11.07.2024
I “job hoppers” sono spesso i Millennials. Hanno esigenze, priorità e obiettivi diversi dalle generazioni precedenti. Ora vanno di moda anche in Italia. Non importa se lo fanno per la ricerca del cosiddetto “work-life balance”, o per il gusto di cambiare. Rimangono comunque un fenomeno poco gradito alle aziende. La storia di Jonathan Javier.
Jonathan Javier è il fondatore di Wonsulting, una startup americana che si occupa di coaching e formazione professionale. Wonsulting all’inizio era un’attività secondaria per Javier, un’idea sviluppata mentre lavorava per Google, dove era stato prima un Operations analyst e dopo un Sales trainer. Prima di entrare in Google, dove è rimasto 18 mesi, aveva iniziato la sua carriera lavorando per 8 mesi in Snapchat. Dopo Google è passato a Cisco, dove gli sono stati offerti un ruolo e uno stipendio migliori. A Cisco è rimasto solo un anno: a causa dei tagli al personale è stato licenziato e da quel momento ha deciso di dedicarsi a pieno alla crescita di Wonsulting. In soli tre anni circa, Javier ha cambiato tre realtà aziendali e quattro ruoli diversi. La sua storia è raccontata in un articolo del New York Times, intitolato “For Younger Workers, Job Hopping Has Lost Its Stigma. Should It?”, dell’agosto 2023. Il fenomeno di cui si parla è quello del “Job Hopping”, la tendenza giovanile, nata in America, a “saltare” da un lavoro a un altro in un arco temporale breve, di uno o due anni, o poco più.
Il job hopper è spesso un Millennial (nati tra anni ’80 e metà anni ’90) o appartiene alla Gen Z (nati tra metà anni ’90 e 2010). Fa parte della popolazione giovane, che, come sempre accade, ha esigenze, priorità e obiettivi diversi dalle generazioni precedenti, anche nel lavoro. In Italia il fenomeno, arrivato con un po’ di ritardo, è diffuso da ormai alcuni anni, e, almeno all’inizio, era circoscritto quasi soltanto al settore del digitale, continuamente in crescita e con ottime opportunità di lavoro. Randstad, società di HR, stima che nel 2021 i job hoppers in Italia erano 900 mila, una cifra in realtà inferiore rispetto a dieci anni prima, quando si raggiungeva il milione. Ma la ricerca tiene conto solo dei «lavoratori dipendenti che hanno cessato il proprio contratto a meno di due anni dalla sua attivazione in maniera volontaria», invece, in generale, l’etichetta di “job hopper” viene attribuita anche a chi si trova a cambiare spesso lavoro involontariamente.
Chi è all’inizio della propria carriera e decide di cambiare spesso lavoro, lo fa per ragioni diverse.
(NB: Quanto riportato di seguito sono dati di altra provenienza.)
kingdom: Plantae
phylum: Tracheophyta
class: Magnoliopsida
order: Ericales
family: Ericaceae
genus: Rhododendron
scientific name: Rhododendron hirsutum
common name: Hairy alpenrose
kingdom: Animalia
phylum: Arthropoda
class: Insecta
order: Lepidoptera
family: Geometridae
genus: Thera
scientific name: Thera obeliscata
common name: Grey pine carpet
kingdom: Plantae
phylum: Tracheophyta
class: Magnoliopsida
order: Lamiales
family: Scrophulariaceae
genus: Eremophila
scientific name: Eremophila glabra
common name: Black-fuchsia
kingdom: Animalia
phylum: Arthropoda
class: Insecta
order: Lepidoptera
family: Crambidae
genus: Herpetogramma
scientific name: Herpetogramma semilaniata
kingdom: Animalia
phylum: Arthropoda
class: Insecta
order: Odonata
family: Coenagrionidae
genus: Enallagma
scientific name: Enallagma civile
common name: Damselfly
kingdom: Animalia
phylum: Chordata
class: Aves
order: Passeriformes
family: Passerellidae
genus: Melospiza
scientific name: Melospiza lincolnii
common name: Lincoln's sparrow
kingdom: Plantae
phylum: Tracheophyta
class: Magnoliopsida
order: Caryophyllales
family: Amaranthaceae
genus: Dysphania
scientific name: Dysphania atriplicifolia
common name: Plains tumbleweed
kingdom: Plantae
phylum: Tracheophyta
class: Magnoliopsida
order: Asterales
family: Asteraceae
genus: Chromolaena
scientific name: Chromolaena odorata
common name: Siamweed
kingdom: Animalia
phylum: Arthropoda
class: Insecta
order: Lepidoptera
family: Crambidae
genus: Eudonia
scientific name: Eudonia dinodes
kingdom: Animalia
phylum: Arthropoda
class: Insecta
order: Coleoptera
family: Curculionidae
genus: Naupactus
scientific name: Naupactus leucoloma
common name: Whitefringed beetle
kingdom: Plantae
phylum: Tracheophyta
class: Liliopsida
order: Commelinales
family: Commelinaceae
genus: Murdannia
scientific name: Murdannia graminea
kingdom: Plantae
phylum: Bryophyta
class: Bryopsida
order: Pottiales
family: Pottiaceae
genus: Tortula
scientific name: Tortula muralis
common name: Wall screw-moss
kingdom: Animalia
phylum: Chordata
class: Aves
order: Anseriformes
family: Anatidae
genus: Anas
Alcune persone decidono di cambiare più volte azienda rimanendo nello stesso ambito professionale perché ritengono che questo faciliti il raggiungimento di posizioni elevate. Altre persone sono attratte dal fattore economico, dunque decidono di lasciare il proprio lavoro con facilità se si prospetta loro un’opportunità finanziariamente migliore. C’è chi lo fa perché è interessato a costruirsi un profilo professionale variegato, flessibile e dinamico: occupando ruoli diversi si apprendono molte mansioni e skills utili. E c’è una buona parte, forse la più consistente oggi, che guarda al proprio benessere personale e sociale, finalizzando lo spostamento da un lavoro a un altro alla ricerca del cosiddetto work-life balance (equilibrio vita-lavoro).
Il fenomeno è più o meno positivo a seconda del punto di vista da cui lo si guarda. Per i recruiters un candidato con molte esperienze diverse è più difficile da valutare e può risultare meno affidabile. Per le aziende, i job hoppers rappresentano una sfida e un costo: Nando Pagnoncelli (presidente di IPSOS) ha di recente analizzato il tema, sottolineando in particolare la necessità delle aziende di attivare delle strategie di reazione di fronte a questa tendenza. Per invogliare i propri dipendenti a rimanere, le aziende devono migliorare il proprio welfare aziendale, innovare e investire su una molteplicità di fattori che prima erano meno considerati, come la formazione, lo smart working e i pacchetti benefit.